The Portland metro area is home to dozens and dozens of such farms—everyone has their favorite—and farm owners were anxiously awaiting guidance from the Oregon Department of Agriculture, especially with the first crop of local strawberries making their way to farmers’ markets this week. 

This week, the official go-ahead finally arrived.  

This doesn’t mean that u-pick won’t look different this summer. Per the agriculture department’s guidance, farms will have to ensure that customers have washed their hands with soap and water before entering and exiting the fields, put up Porta Potties if there’s no on-site toilet, and establish staggered “pick zones” to make sure that physical distancing rules are being followed, all rules that could require farmers to hire extra help to enforce. 

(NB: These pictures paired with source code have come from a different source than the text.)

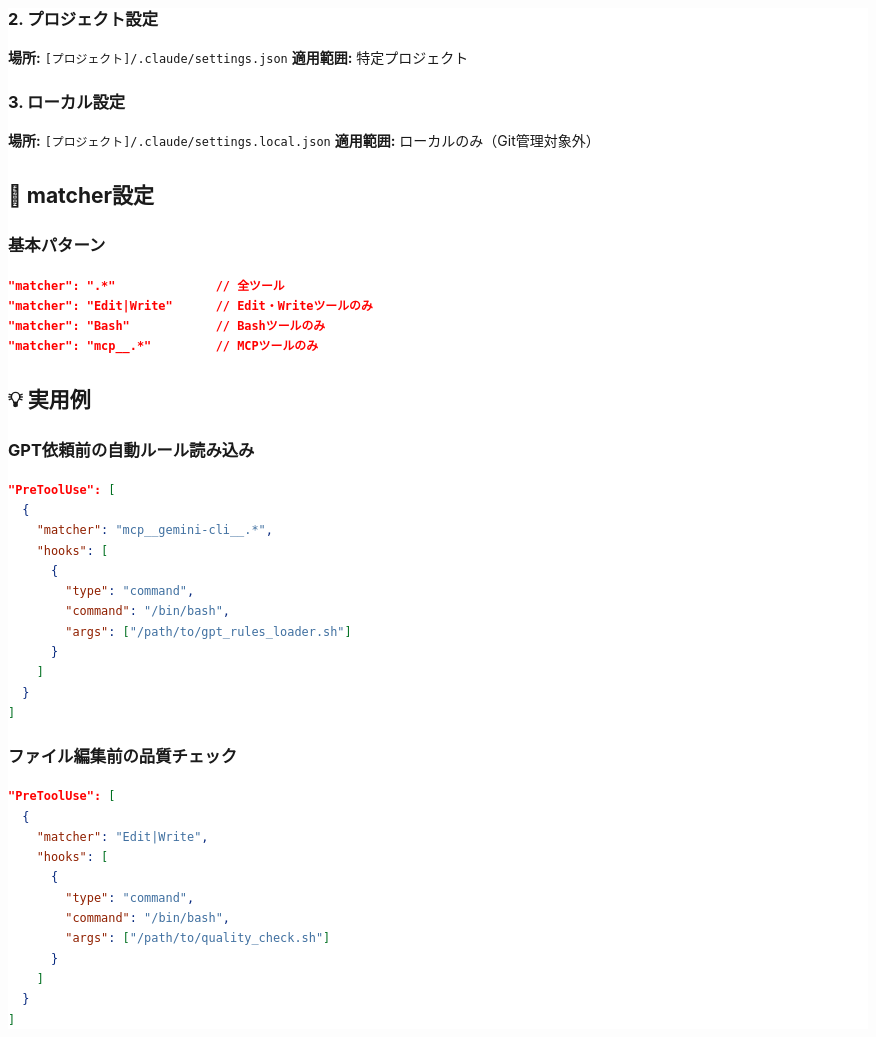 ### 2. プロジェクト設定
**場所:** `[プロジェクト]/.claude/settings.json`
**適用範囲:** 特定プロジェクト

### 3. ローカル設定
**場所:** `[プロジェクト]/.claude/settings.local.json`
**適用範囲:** ローカルのみ（Git管理対象外）

## 🎯 matcher設定

### 基本パターン
```json
"matcher": ".*"              // 全ツール
"matcher": "Edit|Write"      // Edit・Writeツールのみ
"matcher": "Bash"            // Bashツールのみ
"matcher": "mcp__.*"         // MCPツールのみ
```

## 💡 実用例

### GPT依頼前の自動ルール読み込み
```json
"PreToolUse": [
  {
    "matcher": "mcp__gemini-cli__.*",
    "hooks": [
      {
        "type": "command",
        "command": "/bin/bash",
        "args": ["/path/to/gpt_rules_loader.sh"]
      }
    ]
  }
]
```

### ファイル編集前の品質チェック
```json
"PreToolUse": [
  {
    "matcher": "Edit|Write",
    "hooks": [
      {
        "type": "command",
        "command": "/bin/bash",
        "args": ["/path/to/quality_check.sh"]
      }
    ]
  }
]
```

The toughest change for many customers, says Cheryl Boden of West Union Gardens in Hillsboro, will be the “no sampling” rules. For years, kids (and, OK, some adults) have returned from the fields with their mouths stained with berries from tasting as they pick, but that’s off the table this year, in order to keep clean hands out of people’s mouths.  

We have always told people, taste just a couple before you start to pick,” says Boden, because her family’s farm grows unusual varietals, including currants, boysenberries, and gooseberries. (Right now, they plan on a mid-June opening for the first crop of Silvan blackberries, followed by tayberries, a raspberry/blackberry mash-up.) More changes: No pets allowed, even in the car, and farmers would appreciate you checking their social media feeds or even calling before heading out, because individual farms may have additional rules in place. 

At smaller farms, customers might need to make appointments for a picking slot, or have to wait to get started until a spot opens up, similar to the line system now in place at many area grocery stores. 

Face masks will be required for employees who handle money or interact closely with customers, and are “recommended” for guests under the ODA guidelines. And, in a nod to the statewide push to better trace those who’ve come in contact with COVID-19 patients, farms could ask customers to use a sign-in sheet so that they can be easily found in case someone visiting the farm on the same date is later diagnosed with the virus. 

Even with all this, Boden says the goal is “to give people an experience that is as fun and close to normal as possible. Most of the changes are good changes. Whether they are permanent or not, they heighten our awareness of safety and protecting other people.” 

First up for the picking in late May are strawberries and (usually) rhubarb, followed in June by boysenberries, raspberries, loganberries, and, toward the end of the month, cherries.